La Juventus si appresta ad ospitare un Palermo in crisi di risultati e gioco, col chiaro obiettivo di mantenere a debita distanza il Napoli e consolidare il primo posto.
Massimiliano Allegri, in conferenza stampa, ha dichiarato: "Sull'impiego di Dybala devo ancora decidere se farlo partire dall'inizio o portarlo in panchina e utilizzarlo nell'ultima parte del match".

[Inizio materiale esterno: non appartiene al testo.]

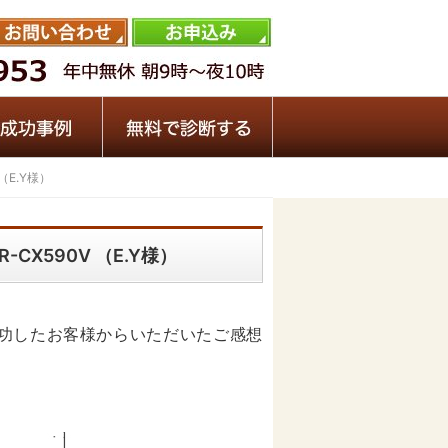
（E.Y様）
CX590V （E.Y様）
成功したお客様からいただいたご感想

"Fin qui Paulo ha inciso molto, ma mancano ancora le 6 partite che contano di più - ha evidenziato l'allenatore bianconero - Non solo lui, ma la Juve ha una rosa importante con dei 'vecchietti' che stanno facendo una grande stagione oltre a giovani di grande talento e qualità che sono quelli con un futuro importante e possono crescere in modo da aiutare la squadra a confermarsi in Italia ed affermarsi in Europa".

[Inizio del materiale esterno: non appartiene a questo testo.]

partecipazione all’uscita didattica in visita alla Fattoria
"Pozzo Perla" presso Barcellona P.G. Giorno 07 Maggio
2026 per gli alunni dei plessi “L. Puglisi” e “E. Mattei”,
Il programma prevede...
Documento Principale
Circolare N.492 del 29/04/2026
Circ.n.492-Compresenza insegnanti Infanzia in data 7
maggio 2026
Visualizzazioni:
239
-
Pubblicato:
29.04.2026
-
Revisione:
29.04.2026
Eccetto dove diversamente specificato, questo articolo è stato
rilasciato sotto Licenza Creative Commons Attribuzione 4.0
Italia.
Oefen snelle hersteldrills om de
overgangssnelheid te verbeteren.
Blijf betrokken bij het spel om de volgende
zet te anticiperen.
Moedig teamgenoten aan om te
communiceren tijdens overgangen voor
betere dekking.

Riguardo l'importanza del tecnico, ecco il suo pensiero: "Devi sapere leggere le situazioni in breve tempo per sistemare la squadra, quello che senti quando sei in panchina e che vedi nella partita lo capisci quando sei lì. In tribuna devono starci gli spettatori, non noi".

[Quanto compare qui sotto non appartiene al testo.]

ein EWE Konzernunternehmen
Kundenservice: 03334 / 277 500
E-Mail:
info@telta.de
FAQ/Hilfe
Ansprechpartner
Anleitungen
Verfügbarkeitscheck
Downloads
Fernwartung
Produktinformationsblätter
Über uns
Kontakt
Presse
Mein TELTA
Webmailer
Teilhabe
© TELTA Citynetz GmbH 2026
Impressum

Guai a sottovalutare il Palermo: "Domani alle 15 si parte e siamo 0-0, dobbiamo vincere perchè il Napoli è a -6 e la Roma a -12, ce ne sono ancora 18 disponibili. Il Napoli può arrivare a 88... Loro sono in ritiro da una settimana, si sta giocando la salvezza, farà caldo per la prima volta con 22 gradi e servirà essere bravi e responsabili. Un minimo errore si può pagare a caro prezzo, l'esempio è il Barcellona: in una settimana è uscita dalla Champions ed ha visto riaprirsi la Liga".
Il messaggio di Allegri è chiaro: "Nel calcio solo la matematica ti dà la certezza di aver vinto, i tifosi devono darci una grossa mano perchè ci stiamo avvicinando un po' alla volta a questo straordinario Scudetto che sarebbe difficile da ripetere nella storia".
Max elogia l'atteggiamento dei suoi: "La rosa è ottima, tutti si mettono a disposizione, tutti meriterebbero di giocare. Quando c'è un buono spirito e valori morali importanti puoi sopperire ad assenze sulla carta importanti, è un organico molto omogeneo".
La linea da seguire lascia poco spazio alle interpretazioni: "Non dobbiamo guardare cosa avviene al di fuori di noi stessi: siamo a 6 tappe dall'obiettivo, destino nelle nostre mani. Bisogna pensare solo a Juve-Palermo".
Sul dualismo Cuadrado-Lichtsteiner e sui cali da evitare: "Sono entrambi importanti. Il Palermo credo che non si chiuderà e anzi ci darà pressione, sarà complicato. Non possiamo permetterci di perdere punti per strada".
Parole importanti, il livornese, le ha riservate a Pogba: "E' cresciuto molto anche a livello di responsabilità: sta raggiungendo equilibrio importante e su questo dovrà lavorare per arrivare al top".
Le decisioni in entrata ed uscita, vedi Morata, spettano al club: "Li vorrei allenare tutti, poi ci sono le scelte della società e le logiche del mercato. L'importante è allestire un organico valido, soprattutto per confermarci in Champions".
In merito alla riduzione dello stop di Higuain, Allegri ha scelto il basso profilo: "Non commento, ci sono gli organi che decidono. Pensiamo al nostro cammino, fino a che la matematica non ci darà ragione".
Infine, immancabile la parentesi legata al rinnovo: "Questa settimana non credo. Per l'ennesima volta: non ci saranno problemi, quando ci incontreremo pianificheremo sia l'aspetto sportivo, sia l'aspetto economico".